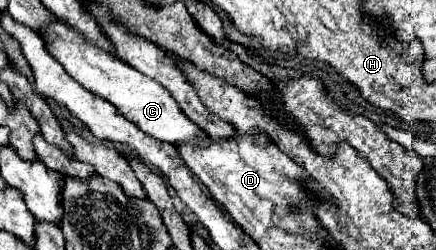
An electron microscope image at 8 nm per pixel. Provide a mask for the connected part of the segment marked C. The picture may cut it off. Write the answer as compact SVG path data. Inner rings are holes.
M57 20L43 30L43 36L49 44L47 48L51 56L63 64L69 76L73 76L89 92L111 102L123 118L133 122L147 136L173 146L181 146L181 144L209 146L211 144L211 138L207 136L207 132L201 130L197 124L193 124L181 112L175 98L169 96L169 92L157 80L145 78L145 74L137 74L133 66L125 62L117 62L117 58L109 58L109 54L101 54L101 50L93 50L93 46L85 46L85 42L81 42L81 38L73 38L69 30L61 30L61 26L57 26Z

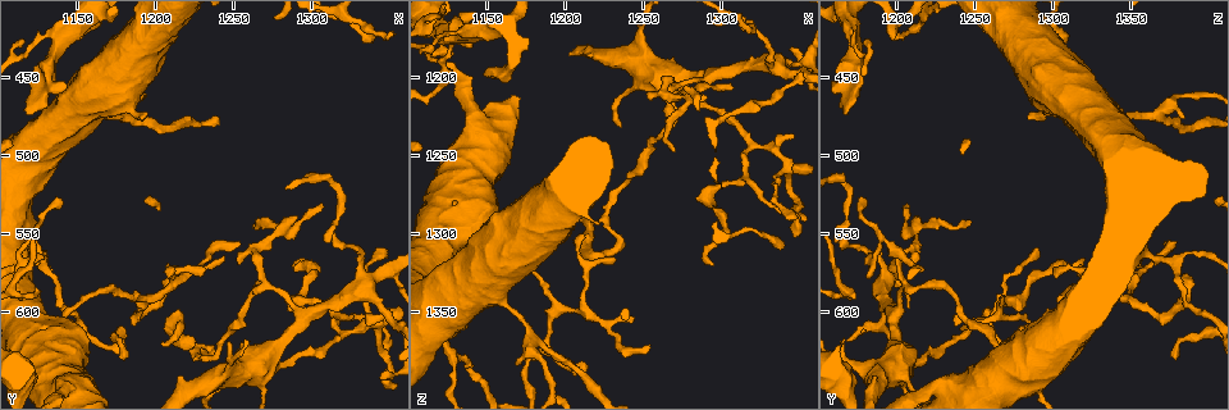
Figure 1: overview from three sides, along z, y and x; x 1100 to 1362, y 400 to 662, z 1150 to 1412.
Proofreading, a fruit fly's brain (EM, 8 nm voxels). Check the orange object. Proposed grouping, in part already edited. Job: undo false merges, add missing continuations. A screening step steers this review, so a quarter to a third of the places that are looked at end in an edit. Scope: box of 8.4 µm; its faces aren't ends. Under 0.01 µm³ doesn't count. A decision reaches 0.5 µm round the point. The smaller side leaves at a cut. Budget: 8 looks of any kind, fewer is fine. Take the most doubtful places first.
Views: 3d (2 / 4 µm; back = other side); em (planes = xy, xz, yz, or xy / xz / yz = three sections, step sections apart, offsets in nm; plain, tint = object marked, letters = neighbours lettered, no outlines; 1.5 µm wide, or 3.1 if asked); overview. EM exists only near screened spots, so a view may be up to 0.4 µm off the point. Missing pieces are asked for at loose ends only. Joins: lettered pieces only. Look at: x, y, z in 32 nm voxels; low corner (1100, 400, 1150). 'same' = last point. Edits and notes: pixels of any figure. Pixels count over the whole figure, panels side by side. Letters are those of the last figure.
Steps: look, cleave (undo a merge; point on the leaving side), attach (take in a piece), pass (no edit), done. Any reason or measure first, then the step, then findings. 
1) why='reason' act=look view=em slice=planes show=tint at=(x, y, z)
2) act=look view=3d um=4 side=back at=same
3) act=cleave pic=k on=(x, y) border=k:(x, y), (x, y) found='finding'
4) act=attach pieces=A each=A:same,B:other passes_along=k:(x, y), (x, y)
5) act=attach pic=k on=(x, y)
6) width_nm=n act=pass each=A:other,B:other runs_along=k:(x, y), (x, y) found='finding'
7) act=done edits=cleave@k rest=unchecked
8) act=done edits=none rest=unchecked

why='an open end' act=look view=em slice=planes show=letters at=(1214, 576, 1388)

» TASK GOAL:
Please return, exactly as written, the line containing "Steps: look, cleave" and every line after it through the end of the records above, and nothing else.

» SOLUTION BELOW:
Steps: look, cleave (undo a merge; point on the leaving side), attach (take in a piece), pass (no edit), done. Any reason or measure first, then the step, then findings. 
1) why='reason' act=look view=em slice=planes show=tint at=(x, y, z)
2) act=look view=3d um=4 side=back at=same
3) act=cleave pic=k on=(x, y) border=k:(x, y), (x, y) found='finding'
4) act=attach pieces=A each=A:same,B:other passes_along=k:(x, y), (x, y)
5) act=attach pic=k on=(x, y)
6) width_nm=n act=pass each=A:other,B:other runs_along=k:(x, y), (x, y) found='finding'
7) act=done edits=cleave@k rest=unchecked
8) act=done edits=none rest=unchecked

why='an open end' act=look view=em slice=planes show=letters at=(1214, 576, 1388)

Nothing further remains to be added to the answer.